When I finished school, she sustained her interest in me, writing me long letters in her careful cursive writing, month after month through the years. She always shared details of her life, her efforts at teaching reading to those who needed it most, shaking her head at misguided establishment bureaucracies that prevented kids from getting needs met, her yearly experiences with her Fresh Air Fund Child, the list continued. I remained in awe—both by her patience and her willingness to share her time with me during her very full life.  In fact, I was never as good at writing long letters, but would try to make up for things by long phone calls to catch up, though it felt like cheating. I never wanted to disappoint her. I still remember where I was standing when I got her letter that detailed her “latest challenge”, as she described it: stage four cancer.  Reading the words over and over again, I slowly digested the sadness that she carefully left out. At her funeral, about seven years later, the Shaker song she chose was so fitting it made me weep as it rang true in the big church —“tis a gift to be simple, tis the gift to be free, tis a gift to come down where we ought to be…
and when we find ourselves in the place just right, ‘twill be in the valley of love and delight.”   

And finally, Charmaine appeared with the arrival of Will, my firstborn.  She lived right next door in our little row of townhouses. Despite being my age and childless (not by choice), she’d pop over without knocking and burst in like the ray of sunshine we needed but could not find-even though our shades were up. Long days alone with a newborn are disorienting, especially when there is no particular schedule. I had actually run out of things to say to Will by 9am.  But then, there she’d be, at our most desperate moment—chatting away about anything, nothing, about the strawberry that I was holding, waving it in front of Will excitedly. I’d be in my pajamas but she was from Texas, so she was in her high heels and makeup.  I’d ask her where she was going, and she’d answer “to the grocery store,” and I’d say something like “you don’t have to dress up to go to the store here in NJ, like that” and she’d just look at me quizzically.  (To this day, whenever I accidently end up at Kings in my slippers, I think of Charmaine). She rambled on with Will and he smiled back at her, clearly relieved by her lightness of being. She taught me how to make real barbecue and gave me a Junior Women’s League Texas edition cookbook that I have cherished over the years.  (Those Texan women must be pretty competitive because I have never owned a recipe book with so many good recipes. Usually you have to buy a whole series.) Charmaine ended up moving a year or two later, and we gradually lost touch. With the advent of Facebook about fifteen years later, I was able to thank her for her help during that first year of Will’s life before she abruptly died of pancreatic cancer last spring.

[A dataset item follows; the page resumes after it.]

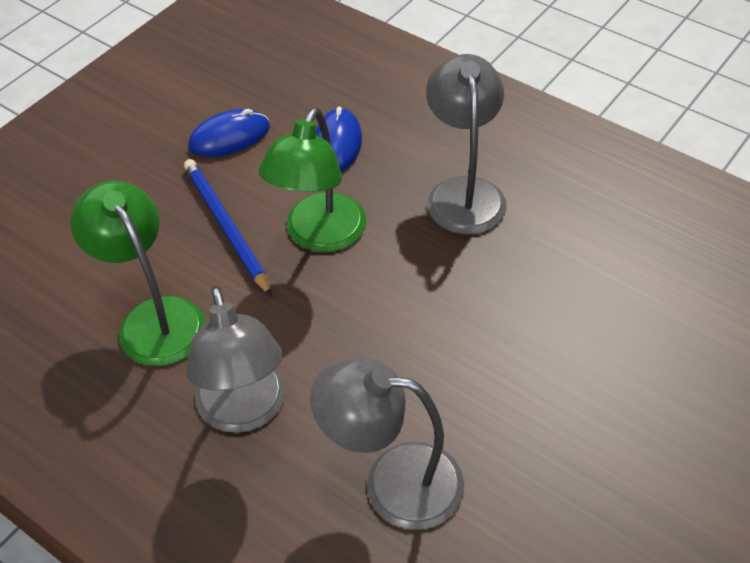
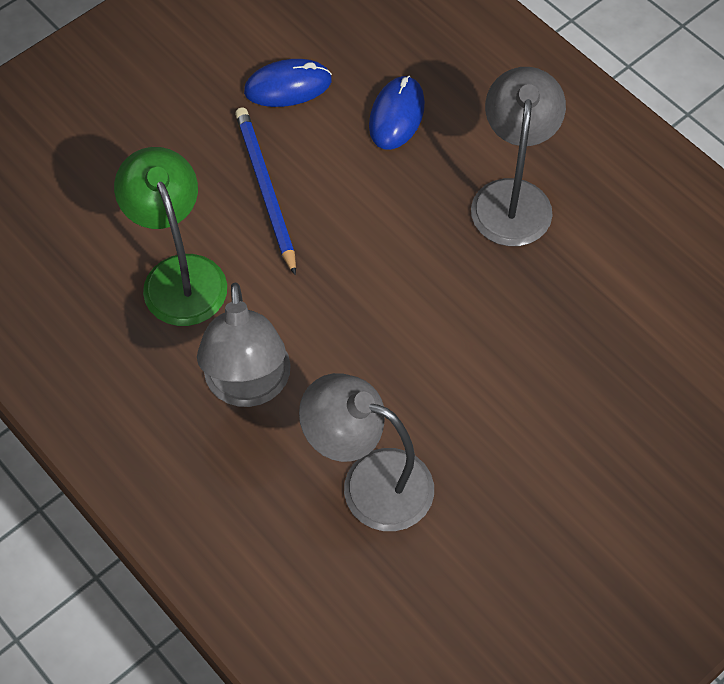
camera: 10 degrees right, 10 degrees up
green lamp [259,108,366,252] -> none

So this is the gift that death leaves behind to those still alive, a sudden and complete understanding of the essence of the person, which remains like a permanent handprint in our lives. The other details, the details of our differences fade away in the wake of premature endings.  Instead, we are left remembering the specific light of that one person that glowed in its very particular way.  I’d like to think that I made the most of the relationships I had with these three particular women—women that intersected my life at critical junctures.  But the truth of the matter is, is that I didn’t.  There were reasons of course.  Busy with different paths. Busy with life. Busy with kids. Or even busy inserting other people in the places that those people left empty when we changed towns. But now I look back and think about how each one of them changed me so specifically, that of course they have always been irreplaceable. Their absence is only softened by their permanent mark on my life.